Zoals ik in mijn brief van 17 mei jl. heb aangegeven is niet uit te sluiten dat in de toekomst nog andere applicaties of lijsten worden ontdekt met persoonsgegevens waarvan niet gelijk duidelijk is dat deze aantoonbaar voldoen aan de vereisten van het privacyrecht. Ook dit laat weer de noodzaak zien dat de informatiehuishouding binnen de Belastingdienst verbeterd moet worden. De Belastingdienst heeft daarvoor een meerjarig actieplan opgesteld. Als nieuwe lijsten of applicaties gevonden worden die niet aan het privacyrecht voldoen en hier gevolgen aan zitten voor burgers en bedrijven, wordt de Tweede Kamer hierover uiteraard geïnformeerd worden, zodat u de Belastingdienst op een democratische wijze kunt controleren.

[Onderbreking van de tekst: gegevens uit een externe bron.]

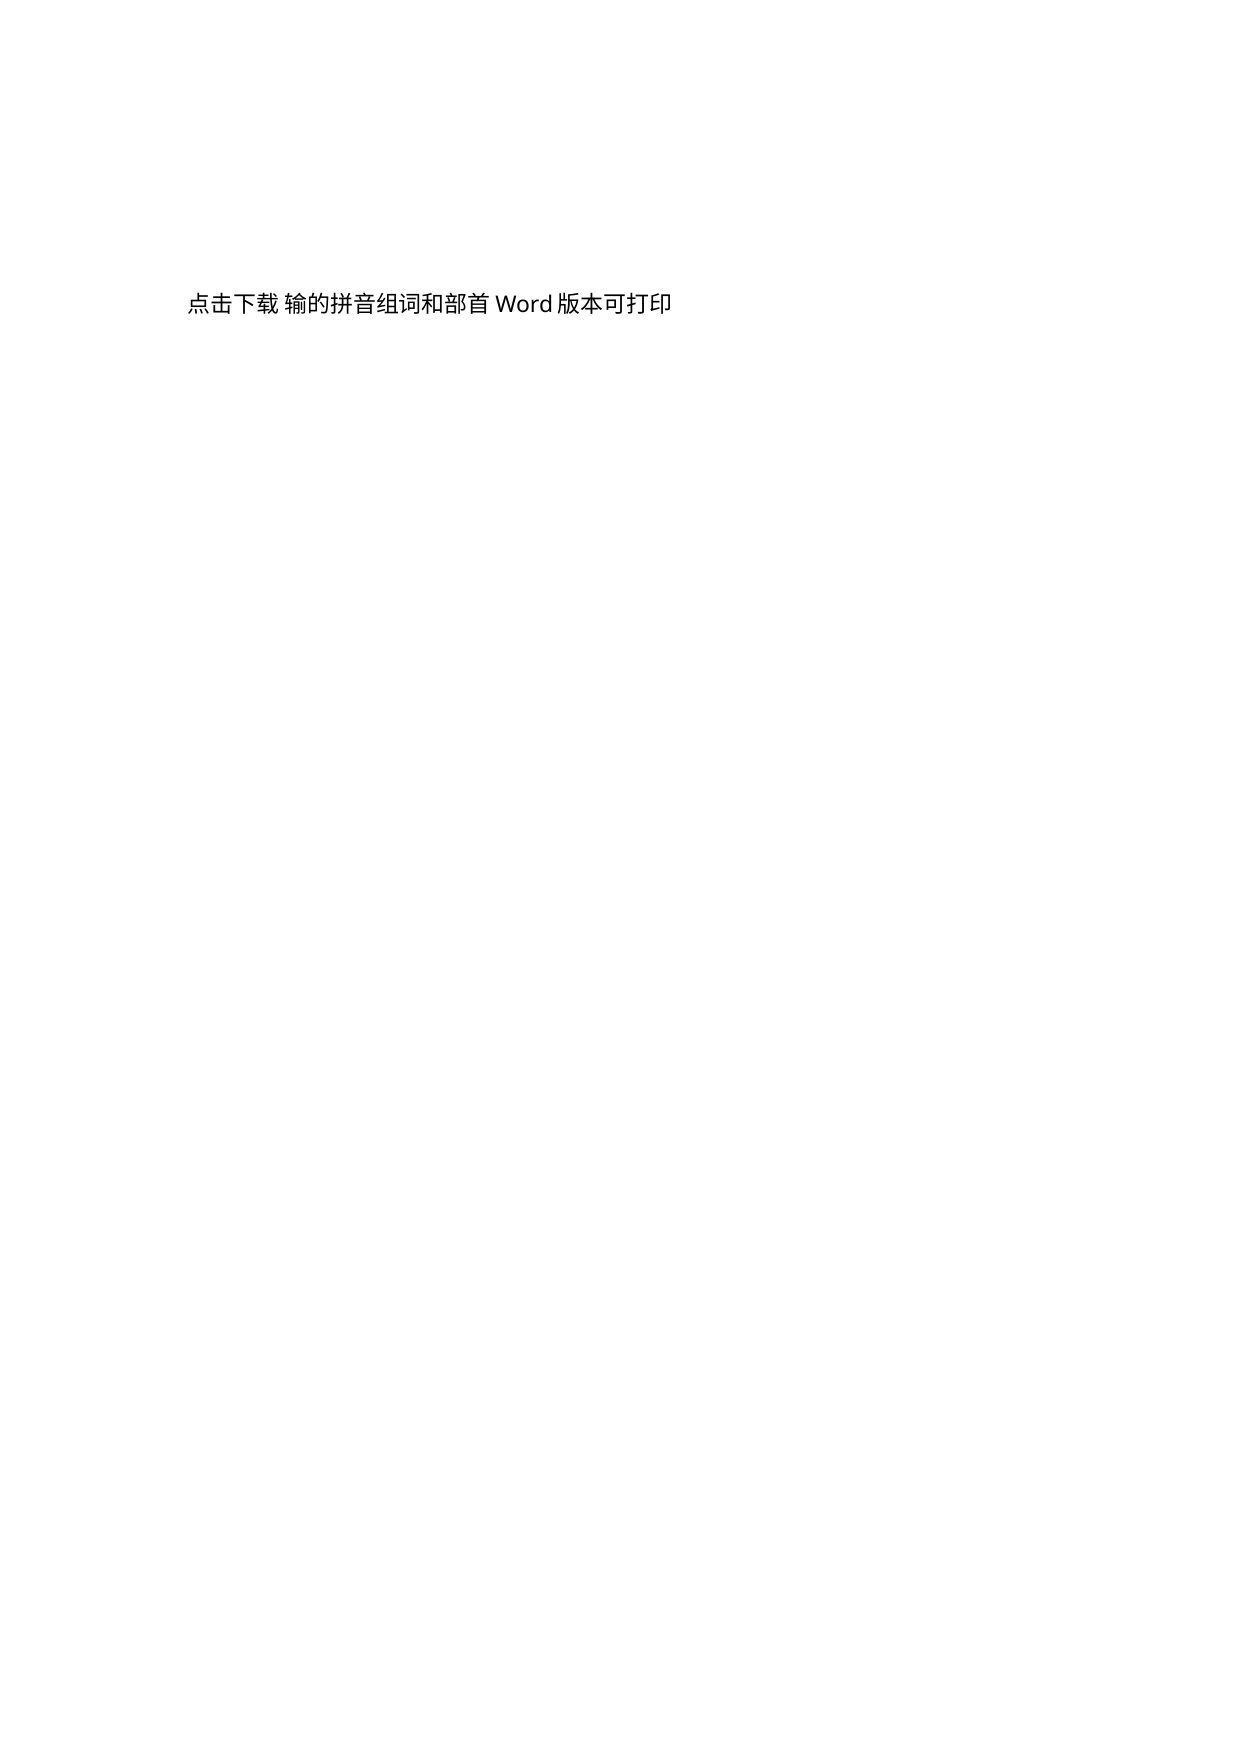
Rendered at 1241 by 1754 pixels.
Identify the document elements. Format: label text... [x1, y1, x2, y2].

text 点击下载 输的拼音组词和部首Word版本可打印 [187, 270, 1053, 335]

Ik heb mijn best gedaan om de vragen zo snel mogelijk te beantwoorden. Dit is niet gelukt binnen twee weken.
Op 14 september 2023 zijn door de leden Omtzigt, Van Dijk, Temmink, Van der Plas en Dekker-Abdulaziz Kamervragen gesteld over «de RAM database bij de belastingdienst» (kenmerk: 2023Z15239). Gelet op de inhoud van de vragen heb ik de beantwoording van deze vragen overgedragen aan de Staatssecretaris van Financiën (Fiscaliteit & Belastingdienst).
Op 14 september jl. zijn er door de leden Omtzigt (Omtzigt), Van Dijk (CDA), Temmink (SP), Van der Plas (BBB) en Dekker-Abdulaziz (D66) schriftelijke vragen gesteld over Risico Analyse Model (RAM) bij de Belastingdienst (2023Z15239). En op 15 september jl. zijn er door het lid Van Haga (Groep Van Haga) in aanvulling schriftelijke vragen gesteld over RAM (2023Z15305). Om uw Kamer zo goed en volledig mogelijk te informeren heb ik meer tijd nodig. Ik kan daarom de vragen niet binnen de gestelde termijn beantwoorden. Ik streef ernaar de antwoorden zo spoedig mogelijk aan uw Kamer te sturen.